Even as the operation in South Waziristan continues, fears have been raised about a ‘second base’ of the militants in Kurram and Orakzai agencies. We have seen this before; during Operation Rah-i-Rast in Malakand division, South Waziristan was pointed out as the ‘centre of gravity’ of militancy. Before that, during the operations in Bajaur and Mohmand, other areas were similarly pointed out.
It is too soon to say, but the army must be aware of the possibility of being dragged into a quagmire, a situation in which it is forced to fan out across Fata and NWFP to deny the militants a ‘base’ but unable to do anything about the militants’ preferred tactic of striking at the soft underbelly of the state inside the country’s cities and towns.
Of course, a counter-insurgency was always going to be a drawn-out, messy affair and these are early days yet, but given the sub-optimal nature of the state it’s not clear if a sequential approach to counter-insurgency can win this war. By sequential I don’t just mean a series of military operations in various parts of the country, but the other crucial element of a successful counter-insurgency: counter-terrorism measures, especially in the cities and towns.
At the moment, the intelligence and law-enforcement agencies seem simply overwhelmed by the wave of violence in Pakistan’s cities and they are playing a desperate game of catch-up. The government of the day will always get the blame for these failures, and to an extent that is correct, but the fact is the issue goes deeper than that: the state itself is not geared towards effective, let alone adequate, counter-terrorism measures.
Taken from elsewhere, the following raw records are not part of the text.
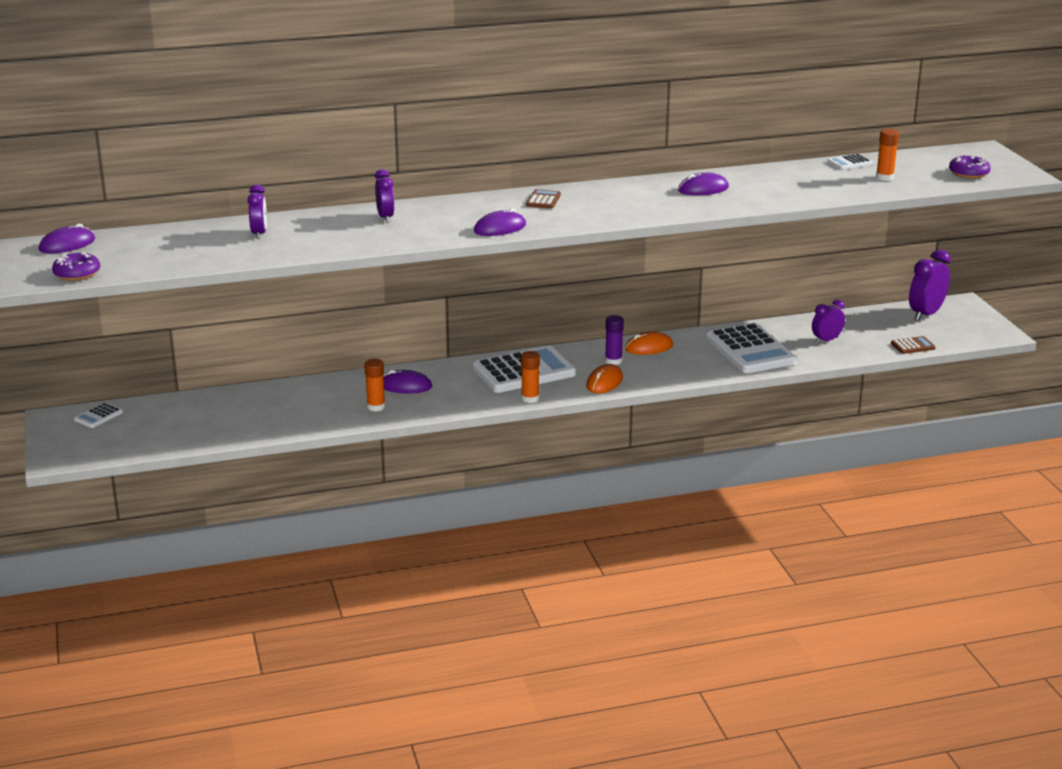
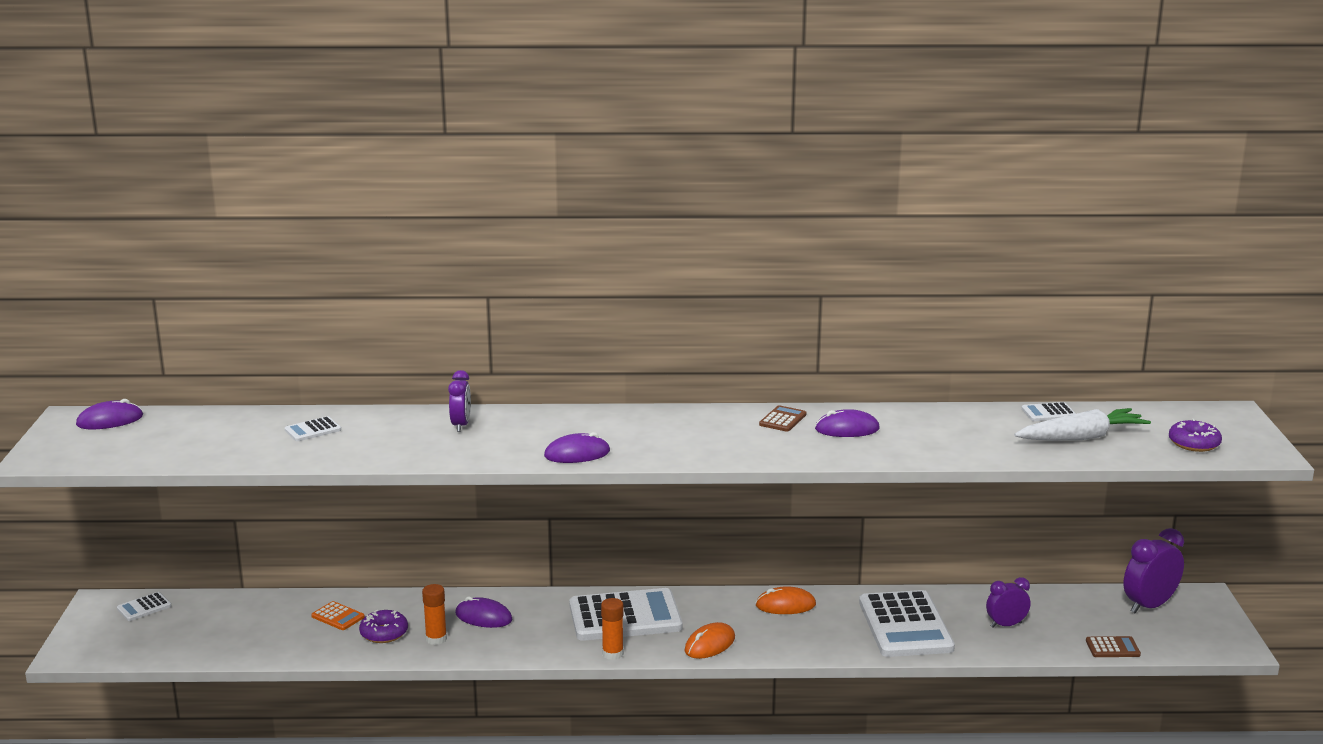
camera: 15 degrees right, 5 degrees down
(77, 274) = (91, 457): purple donut -> purple donut (384, 633)
(259, 233) = (313, 430): purple clock -> white calculator
(279, 401) = (338, 617): none -> orange calculator
(543, 200) = (651, 423): brown calculator -> brown calculator (782, 419)
(613, 361) = (735, 617): purple glue stick -> none
(884, 177) = (1081, 437): orange glue stick -> white carrot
The militants will know that if they can sustain a wave of terrorist violence across the country, pressure will build on the army and the government in the weeks and months ahead for ‘peace talks’ and ‘deals’ that will once again give the militants’ breathing space in their tribal strongholds. But strengthening the intelligence, surveillance and law-enforcement planks to stop, or at least slow down, the wave of violence is not just a matter of throwing more resources at the problem.
More resources are needed, absolutely, but time and time again knowledgeable analysts point to something else: the lack of will in the army to call a spade a spade and to discard its prioritisation approach, wherein it only regards those groups which are directly, repeatedly and ferociously attacking the state as a threat that needs to be tackled immediately.
If evidence for this was needed, it came during that same briefing on the eve of Operation Rah-i-Nijat. The Laskhar-i-Taiba, we were told, was being deliberately conflated with Al Qaeda as part of an Indian plan to get the state here to do something about a problem that bothered the Indians the most.
There was an acceptance that south Punjab did pose some problem and the correct approach of using civilian agencies rather than the army to fight it was admitted, but you can’t help but wonder: how genuinely can we be fighting all elements of the toxic brew of militancy in the country today when the army is still trotting out the Indian propaganda line?
And the obvious corollary: how can we expect to win this war if we aren’t fighting all the pieces in the militancy jigsaw? Have a look at the names and domiciles of the militants blamed for the current wave of violence in the country. At least half, if not a majority, of them are Punjabi, not tribal.
The army can grimly march from one tribal agency to another for years, give its troops the best counter-insurgency training possible, get all the equipment it needs, but it will never win this war until it recognises the enemy for what it is: deadly, complex, hydra-headed and capable of growing elsewhere even as parts of it are hacked off.